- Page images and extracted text
<<<<
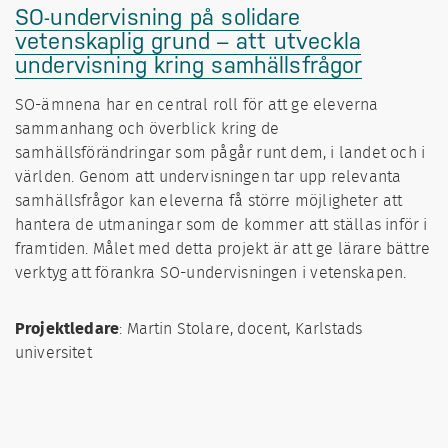
SO-undervisning på solidare
vetenskaplig grund – att utveckla
undervisning kring samhällsfrågor
SO-ämnena har en central roll för att ge eleverna
sammanhang och överblick kring de
samhällsförändringar som pågår runt dem, i landet och i
världen. Genom att undervisningen tar upp relevanta
samhällsfrågor kan eleverna få större möjligheter att
hantera de utmaningar som de kommer att ställas inför i
framtiden. Målet med detta projekt är att ge lärare bättre
verktyg att förankra SO-undervisningen i vetenskapen.
Projektledare
: Martin Stolare, docent, Karlstads
universitet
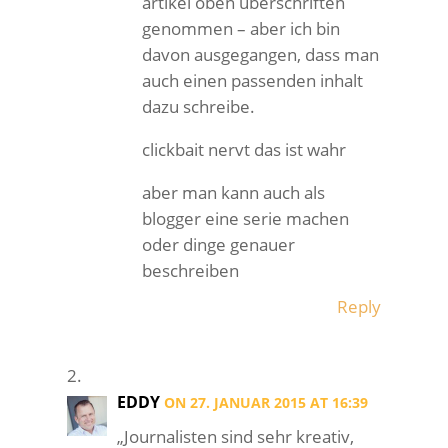
artikel oben überschriften
genommen – aber ich bin
davon ausgegangen, dass man
auch einen passenden inhalt
dazu schreibe.
clickbait nervt das ist wahr
aber man kann auch als
blogger eine serie machen
oder dinge genauer
beschreiben
Reply
EDDY
ON 27. JANUAR 2015 AT 16:39
„Journalisten sind sehr kreativ,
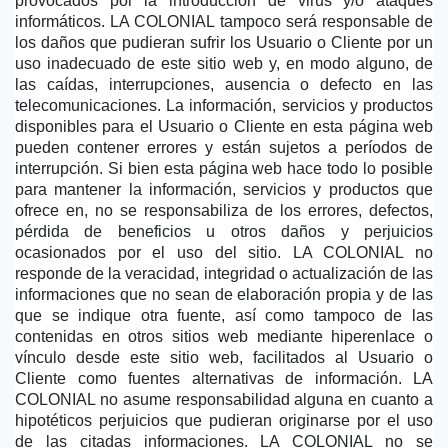
provocados por la introducción de virus y/o ataques 
informáticos. LA COLONIAL tampoco será responsable de 
los daños que pudieran sufrir los Usuario o Cliente por un 
uso inadecuado de este sitio web y, en modo alguno, de 
las caídas, interrupciones, ausencia o defecto en las 
telecomunicaciones. La información, servicios y productos 
disponibles para el Usuario o Cliente en esta página web 
pueden contener errores y están sujetos a períodos de 
interrupción. Si bien esta página web hace todo lo posible 
para mantener la información, servicios y productos que 
ofrece en, no se responsabiliza de los errores, defectos, 
pérdida de beneficios u otros daños y perjuicios 
ocasionados por el uso del sitio. LA COLONIAL no 
responde de la veracidad, integridad o actualización de las 
informaciones que no sean de elaboración propia y de las 
que se indique otra fuente, así como tampoco de las 
contenidas en otros sitios web mediante hiperenlace o 
vínculo desde este sitio web, facilitados al Usuario o 
Cliente como fuentes alternativas de información. LA 
COLONIAL no asume responsabilidad alguna en cuanto a 
hipotéticos perjuicios que pudieran originarse por el uso 
de las citadas informaciones. LA COLONIAL no se 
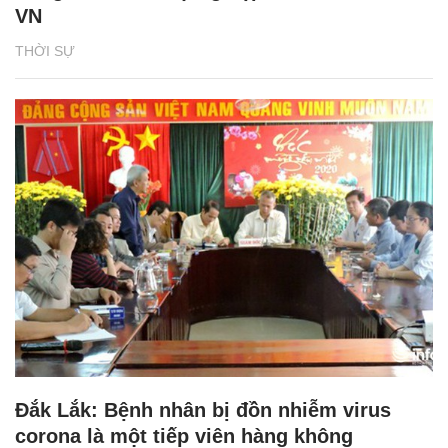
VN
THỜI SỰ
Đắk Lắk: Bệnh nhân bị đồn nhiễm virus
corona là một tiếp viên hàng không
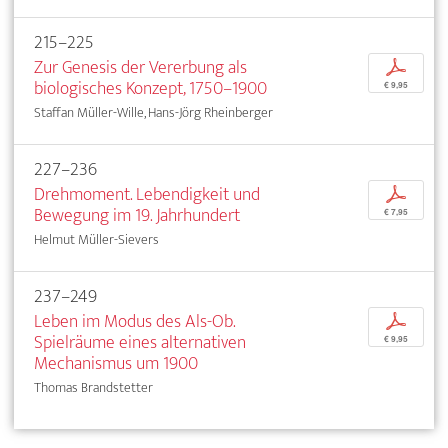
215–225
Zur Genesis der Vererbung als
p
biologisches Konzept, 1750–1900
€ 9,95
Staffan Müller-Wille, Hans-Jörg Rheinberger
227–236
Drehmoment. Lebendigkeit und
p
Bewegung im 19. Jahrhundert
€ 7,95
Helmut Müller-Sievers
237–249
Leben im Modus des Als-Ob.
p
Spielräume eines alternativen
€ 9,95
Mechanismus um 1900
Thomas Brandstetter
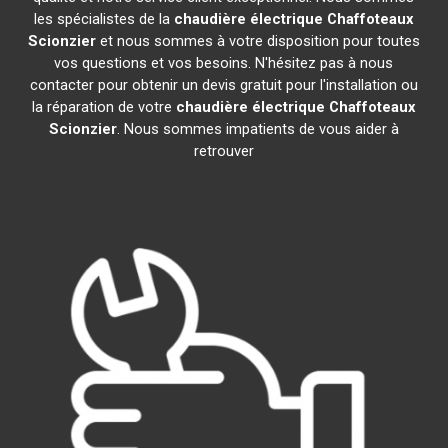
les spécialistes de la
chaudière électrique Chaffoteaux
Scionzier
et nous sommes à votre disposition pour toutes
vos questions et vos besoins. N'hésitez pas à nous
contacter pour obtenir un devis gratuit pour l'installation ou
la réparation de votre
chaudière électrique Chaffoteaux
Scionzier
. Nous sommes impatients de vous aider à
retrouver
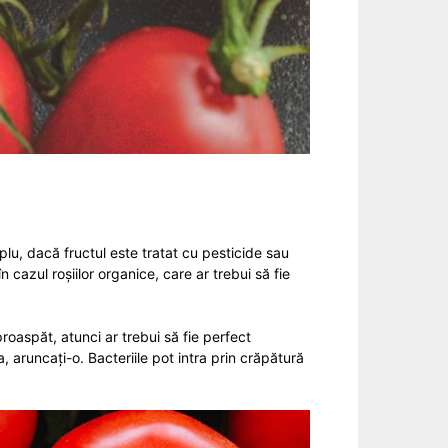
plu, dacă fructul este tratat cu pesticide sau
cazul roșiilor organice, care ar trebui să fie
roaspăt, atunci ar trebui să fie perfect
 aruncați-o. Bacteriile pot intra prin crăpătură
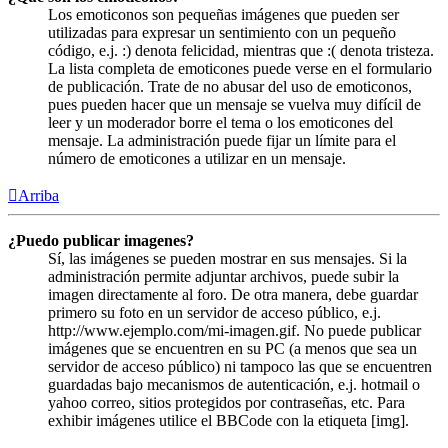
Los emoticonos son pequeñas imágenes que pueden ser
utilizadas para expresar un sentimiento con un pequeño
código, e.j. :) denota felicidad, mientras que :( denota tristeza.
La lista completa de emoticones puede verse en el formulario
de publicación. Trate de no abusar del uso de emoticonos,
pues pueden hacer que un mensaje se vuelva muy difícil de
leer y un moderador borre el tema o los emoticones del
mensaje. La administración puede fijar un límite para el
número de emoticones a utilizar en un mensaje.
Arriba
¿Puedo publicar imagenes?
Sí, las imágenes se pueden mostrar en sus mensajes. Si la
administración permite adjuntar archivos, puede subir la
imagen directamente al foro. De otra manera, debe guardar
primero su foto en un servidor de acceso público, e.j.
http://www.ejemplo.com/mi-imagen.gif. No puede publicar
imágenes que se encuentren en su PC (a menos que sea un
servidor de acceso público) ni tampoco las que se encuentren
guardadas bajo mecanismos de autenticación, e.j. hotmail o
yahoo correo, sitios protegidos por contraseñas, etc. Para
exhibir imágenes utilice el BBCode con la etiqueta [img].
>>>>
Reproduce verbatim the lines above, from the line with "Staffan Müller-Wille, Hans-Jörg Rheinberger" through the line with "Thomas Brandstetter".

- Answer space
Staffan Müller-Wille, Hans-Jörg Rheinberger
227–236
Drehmoment. Lebendigkeit und
p
Bewegung im 19. Jahrhundert
€ 7,95
Helmut Müller-Sievers
237–249
Leben im Modus des Als-Ob.
p
Spielräume eines alternativen
€ 9,95
Mechanismus um 1900
Thomas Brandstetter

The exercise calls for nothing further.